A Russian passenger plane of the Kogalymavia airline, more commonly known as Metrojet, crashed in the Sinai Peninsula on Oct. 31, with all 224 people on board, 17 of whom were children, reportedly killed.
The aircraft, an Airbus A321, left the Sharm el-Sheikh resort in Egypt and was bound for St. Petersburg when it disappeared off the radar, 23 minutes into the flight as it was traveling at 21,000 feet. Most of the passengers were Russian tourists.
The plane was almost completely destroyed, and what was left of it was found Saturday morning by an Egyptian rescue team in southern Arish. Its black boxes have been discovered, and investigation into the cause of the crash is already under way.
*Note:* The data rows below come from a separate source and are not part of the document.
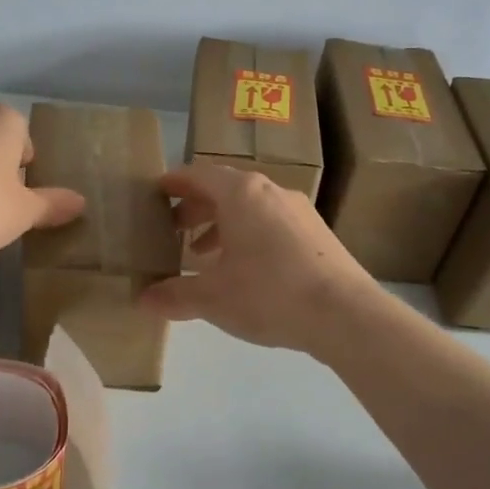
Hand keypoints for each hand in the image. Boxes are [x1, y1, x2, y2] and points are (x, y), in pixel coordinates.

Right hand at [138, 163, 375, 354]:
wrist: (346, 314)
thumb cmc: (269, 294)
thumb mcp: (212, 298)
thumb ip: (175, 295)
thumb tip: (143, 300)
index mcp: (241, 194)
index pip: (198, 174)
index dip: (174, 182)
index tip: (157, 192)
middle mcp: (271, 191)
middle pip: (225, 188)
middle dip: (196, 208)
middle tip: (174, 229)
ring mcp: (299, 210)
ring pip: (251, 207)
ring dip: (223, 224)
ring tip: (205, 255)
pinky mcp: (319, 233)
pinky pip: (273, 222)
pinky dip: (250, 235)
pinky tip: (246, 269)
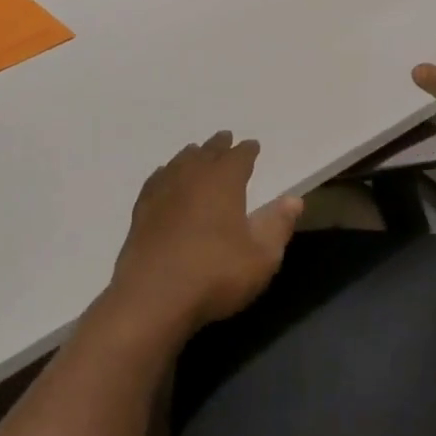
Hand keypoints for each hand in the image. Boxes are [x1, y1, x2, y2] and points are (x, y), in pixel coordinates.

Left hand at [106, 132, 303, 338]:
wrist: (153, 297)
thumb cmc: (215, 274)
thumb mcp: (261, 256)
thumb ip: (277, 225)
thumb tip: (294, 199)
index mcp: (223, 181)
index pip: (238, 157)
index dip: (247, 150)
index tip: (252, 146)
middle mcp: (191, 177)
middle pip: (206, 153)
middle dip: (218, 145)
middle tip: (225, 138)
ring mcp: (162, 192)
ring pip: (179, 163)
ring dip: (191, 155)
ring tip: (196, 152)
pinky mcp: (141, 212)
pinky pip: (156, 181)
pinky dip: (165, 174)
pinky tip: (164, 177)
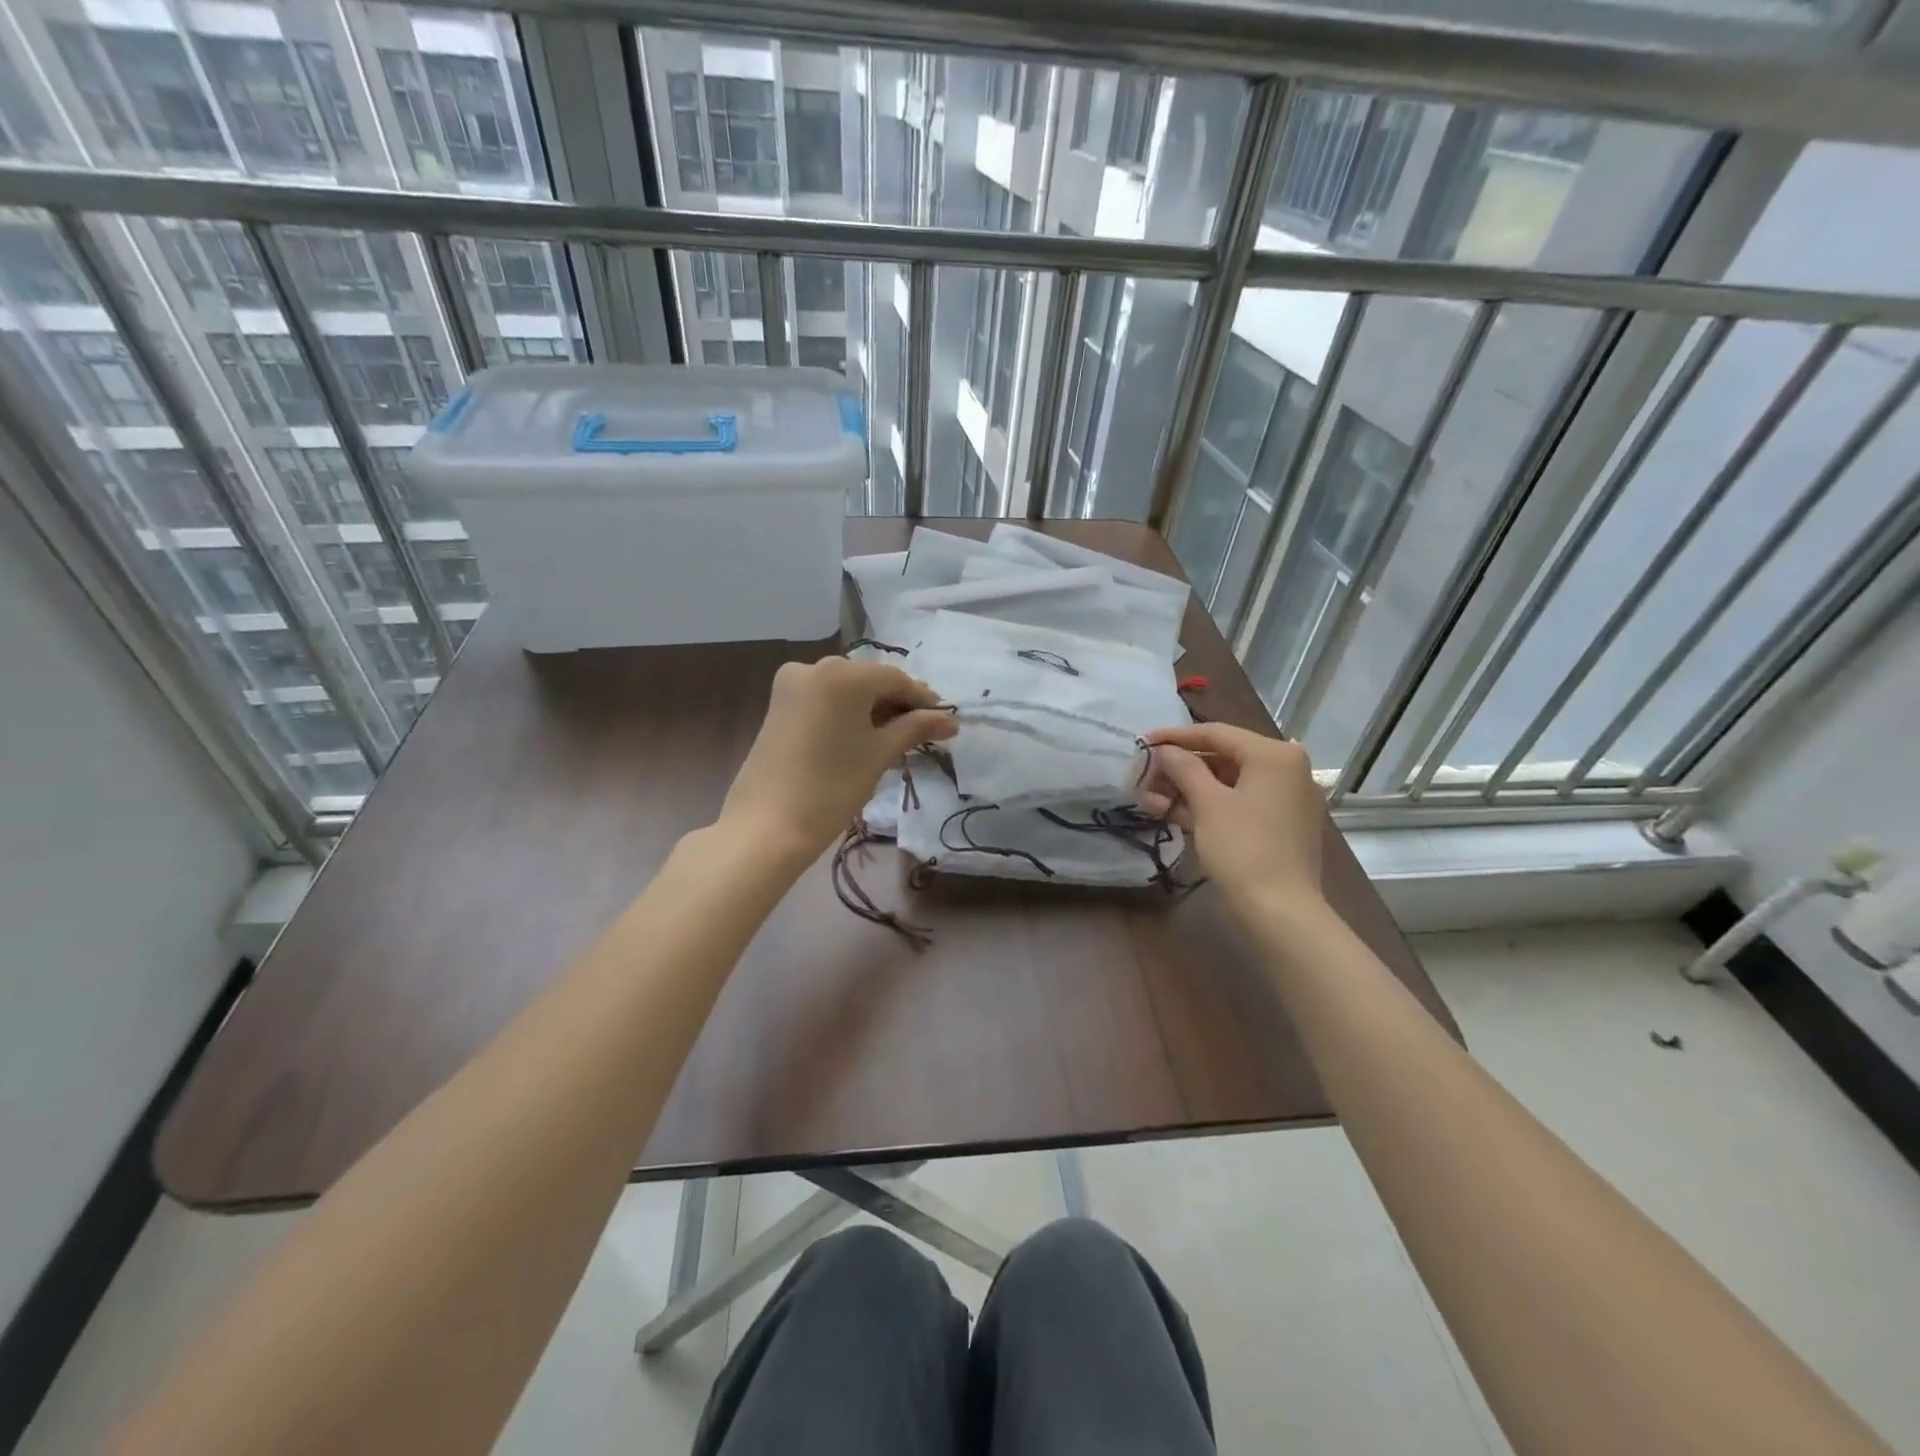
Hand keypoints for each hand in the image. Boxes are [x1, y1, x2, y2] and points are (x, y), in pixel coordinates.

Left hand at [720, 656, 957, 859]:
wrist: (768, 824)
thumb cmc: (833, 786)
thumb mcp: (880, 753)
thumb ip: (916, 728)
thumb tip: (951, 720)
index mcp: (843, 673)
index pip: (895, 679)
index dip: (923, 699)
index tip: (945, 720)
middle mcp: (815, 666)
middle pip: (869, 680)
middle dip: (896, 702)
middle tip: (923, 730)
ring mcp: (792, 684)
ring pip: (845, 689)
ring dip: (871, 707)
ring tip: (895, 736)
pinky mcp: (778, 703)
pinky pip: (824, 698)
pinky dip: (846, 711)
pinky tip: (861, 735)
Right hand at [1136, 723, 1324, 913]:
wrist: (1280, 912)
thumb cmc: (1243, 849)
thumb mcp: (1207, 803)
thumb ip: (1183, 768)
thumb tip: (1165, 750)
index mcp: (1275, 755)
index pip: (1217, 733)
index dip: (1175, 737)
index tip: (1142, 742)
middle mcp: (1287, 769)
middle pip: (1223, 757)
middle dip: (1180, 769)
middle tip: (1145, 778)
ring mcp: (1286, 799)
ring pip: (1228, 782)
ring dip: (1188, 789)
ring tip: (1151, 802)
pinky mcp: (1281, 825)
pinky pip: (1240, 803)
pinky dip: (1209, 806)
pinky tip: (1174, 814)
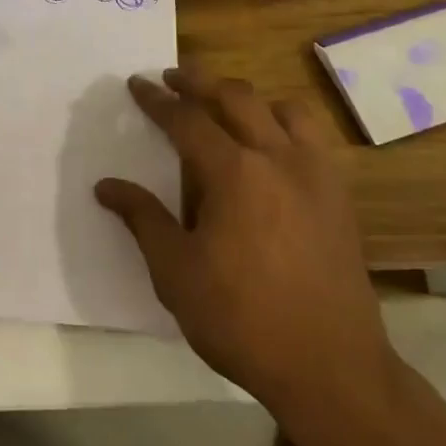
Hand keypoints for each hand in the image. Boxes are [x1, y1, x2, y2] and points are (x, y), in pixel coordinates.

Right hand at [95, 67, 398, 421]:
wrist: (331, 368)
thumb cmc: (242, 320)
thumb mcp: (176, 273)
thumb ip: (142, 219)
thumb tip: (106, 186)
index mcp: (234, 173)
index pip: (187, 120)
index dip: (158, 100)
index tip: (137, 83)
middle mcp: (277, 158)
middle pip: (235, 97)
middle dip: (199, 81)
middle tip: (172, 77)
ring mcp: (316, 173)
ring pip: (281, 108)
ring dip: (247, 97)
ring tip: (224, 103)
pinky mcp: (339, 195)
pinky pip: (312, 136)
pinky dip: (285, 122)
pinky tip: (272, 145)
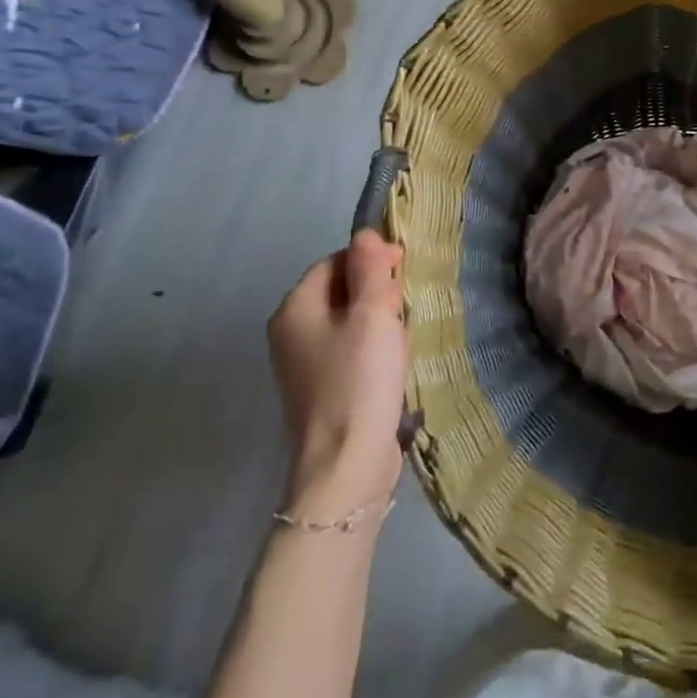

Initially, there had been claims made by jihadist militants allied to IS that they were responsible for bringing the plane down. However, these were swept aside by Egyptian Prime Minister Sharif Ismail upon confirmation from aircraft experts that it would have been impossible at the altitude at which the plane was traveling. In addition, a statement from Russian Transport Minister Maxim Sokolov, appearing on a CNN report, regarding terrorists claiming to have brought the plane down with an anti-aircraft missile “cannot be considered reliable.”
Still, other airlines including Lufthansa, Air France-KLM, and Emirates will avoid flying over this region until the incident has been fully clarified.
And since the weather reports that day were benign over that region, this could not have been a contributing factor to this grave disaster.
On BBC, a spokesperson for the airline said that there have been no grounds to put this disaster down as human error, considering the pilot had flying experience of 12,000 hours. The plane had gone through all the security checks and a go signal given for the flight to commence.
While investigation is still ongoing, relatives of the passengers on board the flight have gathered at a hotel close to the St. Petersburg airport as they await the bodies of their loved ones, which were to be brought in Sunday.
A shrine to those who died at the crash was put up at the St. Petersburg airport.
Meanwhile, makers of the Airbus aircraft involved posted a tweet, “We are aware of the media reports.”
“Efforts are now going towards assessing the situation. We’ll provide more information as soon as available.”